## Task to carry out
Reproduce the text of all the material below with every "COMPARTILHE" replaced by "PARTILHE" and nothing else changed. Leave the pictures out of your answer.
+++
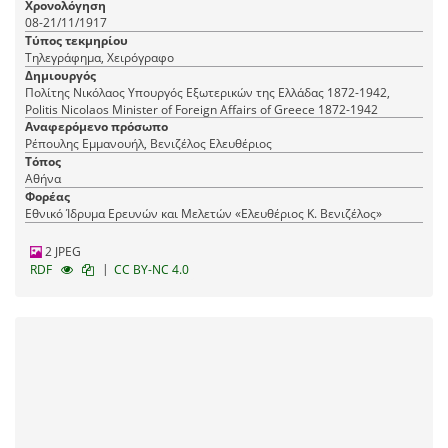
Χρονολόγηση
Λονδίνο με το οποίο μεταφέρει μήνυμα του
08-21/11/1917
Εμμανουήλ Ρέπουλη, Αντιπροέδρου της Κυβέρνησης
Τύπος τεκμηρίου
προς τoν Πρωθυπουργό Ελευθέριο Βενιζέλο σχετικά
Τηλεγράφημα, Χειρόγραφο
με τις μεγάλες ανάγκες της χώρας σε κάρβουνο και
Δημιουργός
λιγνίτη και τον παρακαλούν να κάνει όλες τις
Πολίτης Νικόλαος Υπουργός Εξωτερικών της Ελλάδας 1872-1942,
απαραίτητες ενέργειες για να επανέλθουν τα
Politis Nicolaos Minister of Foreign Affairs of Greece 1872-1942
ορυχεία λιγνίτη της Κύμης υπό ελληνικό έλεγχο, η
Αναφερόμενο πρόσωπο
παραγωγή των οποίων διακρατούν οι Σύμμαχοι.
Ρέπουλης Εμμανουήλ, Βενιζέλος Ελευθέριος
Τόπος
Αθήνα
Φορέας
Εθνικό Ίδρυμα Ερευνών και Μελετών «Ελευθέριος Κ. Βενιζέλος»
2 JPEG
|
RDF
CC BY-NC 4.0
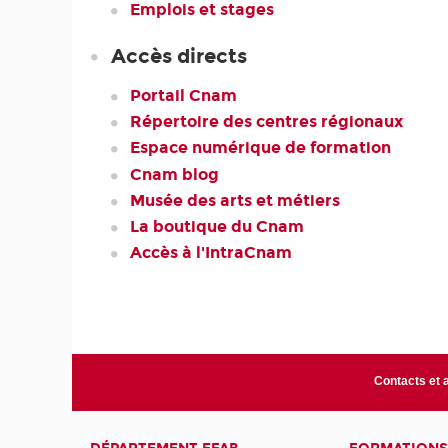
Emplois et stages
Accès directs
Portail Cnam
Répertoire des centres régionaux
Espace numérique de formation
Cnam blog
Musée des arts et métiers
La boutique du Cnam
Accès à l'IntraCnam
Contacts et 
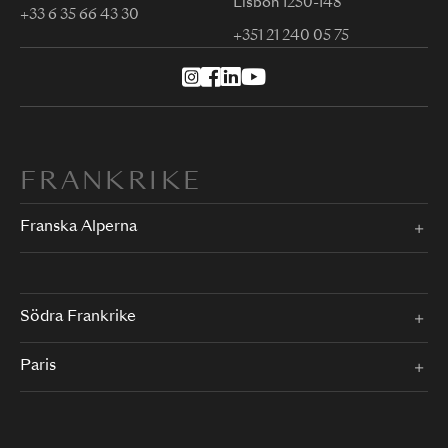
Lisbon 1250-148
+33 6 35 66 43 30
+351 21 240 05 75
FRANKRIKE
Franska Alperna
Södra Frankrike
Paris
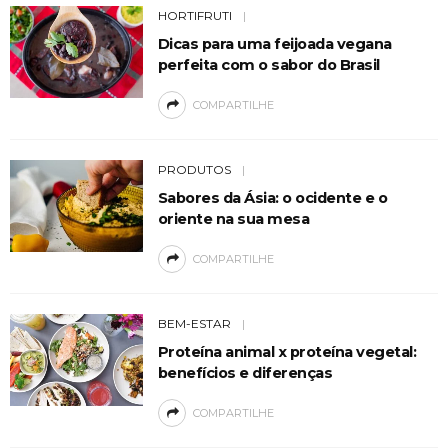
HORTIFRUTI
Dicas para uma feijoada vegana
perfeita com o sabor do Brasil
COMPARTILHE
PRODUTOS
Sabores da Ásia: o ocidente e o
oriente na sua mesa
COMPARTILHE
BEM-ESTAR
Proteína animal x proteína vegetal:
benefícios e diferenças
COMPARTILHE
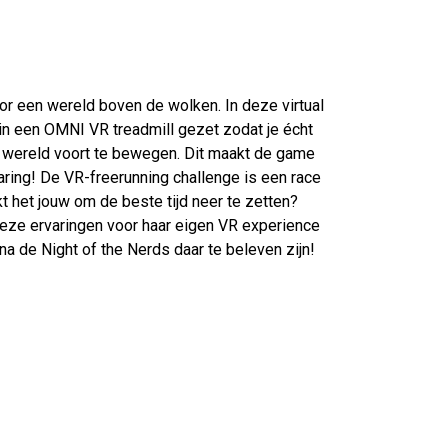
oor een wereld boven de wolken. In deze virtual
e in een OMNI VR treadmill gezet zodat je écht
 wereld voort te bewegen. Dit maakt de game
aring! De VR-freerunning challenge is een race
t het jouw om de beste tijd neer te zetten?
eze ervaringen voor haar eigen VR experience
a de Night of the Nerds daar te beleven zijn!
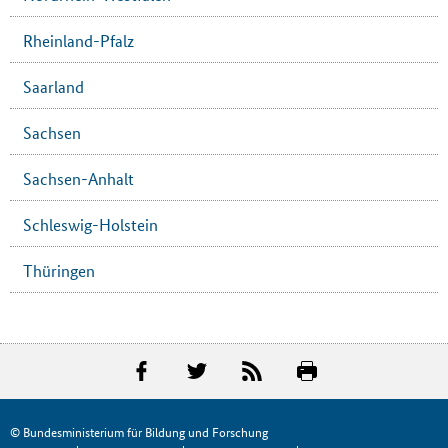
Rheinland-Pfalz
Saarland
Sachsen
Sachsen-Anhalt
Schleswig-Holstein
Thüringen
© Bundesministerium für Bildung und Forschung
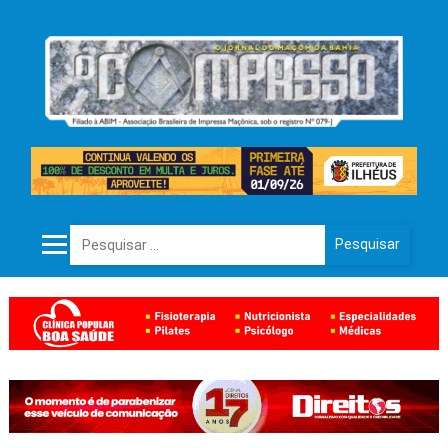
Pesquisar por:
+++
## Response box
Χρονολόγηση
Λονδίνο με το οποίο μεταφέρει μήνυμα του
08-21/11/1917
Εμμανουήλ Ρέπουλη, Αντιπροέδρου της Κυβέρνησης
Τύπος τεκμηρίου
προς τoν Πρωθυπουργό Ελευθέριο Βενιζέλο σχετικά
Τηλεγράφημα, Χειρόγραφο
με τις μεγάλες ανάγκες της χώρας σε κάρβουνο και
Δημιουργός
λιγνίτη και τον παρακαλούν να κάνει όλες τις
Πολίτης Νικόλαος Υπουργός Εξωτερικών της Ελλάδας 1872-1942,
απαραίτητες ενέργειες για να επανέλθουν τα
Politis Nicolaos Minister of Foreign Affairs of Greece 1872-1942
ορυχεία λιγνίτη της Κύμης υπό ελληνικό έλεγχο, η
Αναφερόμενο πρόσωπο
παραγωγή των οποίων διακρατούν οι Σύμμαχοι.
Ρέπουλης Εμμανουήλ, Βενιζέλος Ελευθέριος
Τόπος
Αθήνα
Φορέας
Εθνικό Ίδρυμα Ερευνών και Μελετών «Ελευθέριος Κ. Βενιζέλος»
2 JPEG
|
RDF
CC BY-NC 4.0
Emplois et stages
Accès directs
Portail Cnam
Répertoire des centres régionaux
Espace numérique de formation
Cnam blog
Musée des arts et métiers
La boutique du Cnam
Accès à l'IntraCnam
Contacts et 
Lisbon 1250-148
+33 6 35 66 43 30
+351 21 240 05 75
FRANKRIKE
Franska Alperna
Södra Frankrike
Paris
HORTIFRUTI
Dicas para uma feijoada vegana
perfeita com o sabor do Brasil
PARTILHE
PRODUTOS
Sabores da Ásia: o ocidente e o
oriente na sua mesa
PARTILHE
BEM-ESTAR
Proteína animal x proteína vegetal:
benefícios e diferenças
PARTILHE
oor een wereld boven de wolken. In deze virtual
e in een OMNI VR treadmill gezet zodat je écht
 wereld voort te bewegen. Dit maakt de game
aring! De VR-freerunning challenge is een race
t het jouw om de beste tijd neer te zetten?
eze ervaringen voor haar eigen VR experience
a de Night of the Nerds daar te beleven zijn!
Rheinland-Pfalz
Saarland
Sachsen
Sachsen-Anhalt
Schleswig-Holstein
Thüringen
© Bundesministerium für Bildung und Forschung
Pesquisar por:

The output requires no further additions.